If the patient can cooperate with the request for active thumb flexion, then the second step is to ask the patient to actively flex the thumb IP joint. Observing active flexion of the IP joint will help identify the normal function of the FPL flexor tendon.

The third step is to perform muscle testing of the flexor pollicis longus tendon if possible.  In the examination of an uninjured FPL musculotendinous unit, the 0 to 5 muscle testing grading system is applied. In this system, zero indicates a total loss of flexor pollicis longus (FPL) contraction, while a grade of 5 represents normal FPL function capable of contracting against standard resistance. Detailed information on graded muscle testing is provided below. Typically, full muscle testing is impractical in cases of acute laceration due to pain and tenderness. The examiner may have to rely on the observation that the laceration occurred in the palmar section containing the FPL. Nevertheless, the examiner should assess the contraction of the potentially injured musculotendinous unit as comprehensively as possible. The examination's primary aim is to preoperatively determine whether the tendon is completely, partially cut, or intact. To evaluate the FPL musculotendinous unit, rest the patient's hand and upper extremity on the table with the forearm in supination and the wrist in a neutral or mildly dorsiflexed position. Start with the thumb in a neutral resting posture. Stabilize the proximal thumb with one hand while resisting flexion of the IP joint with other hand. Instruct for the patient to “Bend the tip of your thumb. Hold it. Don’t let me straighten it.”

Definition of Positive Result in FPL Muscle Testing: A normal result is a positive one. During a normal muscle test, the examiner should observe a normal muscle contraction that can move the joint or tendon against full normal resistance.

Definition of Negative Result in FPL Muscle Testing: The FPL tendon should be observed and palpated and compared to the uninjured side. In muscle testing, an abnormal result is a negative one.
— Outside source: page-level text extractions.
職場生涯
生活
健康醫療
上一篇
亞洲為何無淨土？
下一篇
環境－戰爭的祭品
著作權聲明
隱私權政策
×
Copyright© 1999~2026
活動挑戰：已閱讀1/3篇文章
During a partially abnormal muscle test, the examiner should observe an abnormal muscle contraction that can move the joint or a tendon but not against normal resistance. In a complete denervation injury, such as a high median nerve complete laceration, there may be no evidence of any muscle contraction, and the muscle testing grade will be zero.
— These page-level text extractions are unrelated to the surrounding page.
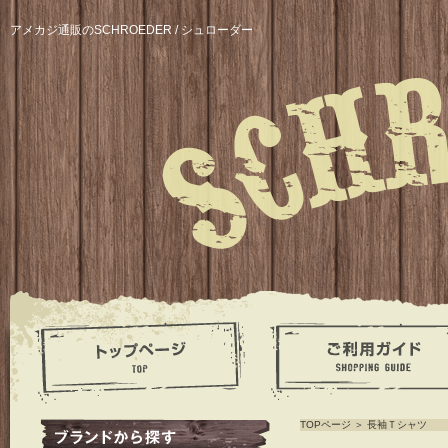
アメカジ通販のSCHROEDER / シュローダー
TOPページ
＞
長袖Ｔシャツ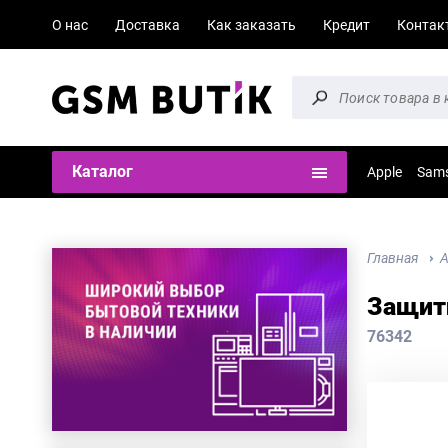
О нас
Доставка
Как заказать
Кредит
Контак
Каталог
Apple
Sam
Главная
А
Защитн
76342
In a patient with a laceration of the FPL in sections 1, 8, or 9, the IP joint may not actively flex at all due to a complete transection (cut) of the FPL tendon. This results in an abnormal or negative muscle testing or possibly a grade 3 due to muscle belly contraction without active thumb IP joint flexion. However, this observation can indicate a complete FPL laceration requiring surgical repair. Thus, this negative muscle testing exam will be positive for a complete index FPL laceration. Likewise, an abnormal FPL Thompson test, loss of resting thumb IP joint flexion, and/or loss of thumb active IP joint flexion may indicate a complete FPL tendon laceration.

Diagrams & Photos
  • Examining FPL by testing resisted flexion of the thumb IP joint.
    Examining FPL by testing resisted flexion of the thumb IP joint.
  • Pathway of the FPL tendon.
    Pathway of the FPL tendon.
  • Note the resting posture in a patient with ruptured FPL and FDP to the index finger.
    Note the resting posture in a patient with ruptured FPL and FDP to the index finger.
Key Points
  • Do not allow the distal phalanx of the thumb to extend at the beginning of the test. If it is extended and then relaxes, the examiner may think that active flexion has occurred.
  • If the A1 pulley and the oblique pulley are both caught during a trigger finger release this procedure can be complicated by both stringing of the FPL tendon.
  • Because the radial digital nerve passes superficial to the FPL before reaching its radial mid-lateral position in the palmar thumb, it is at risk for injury during the surgical release of a trigger thumb.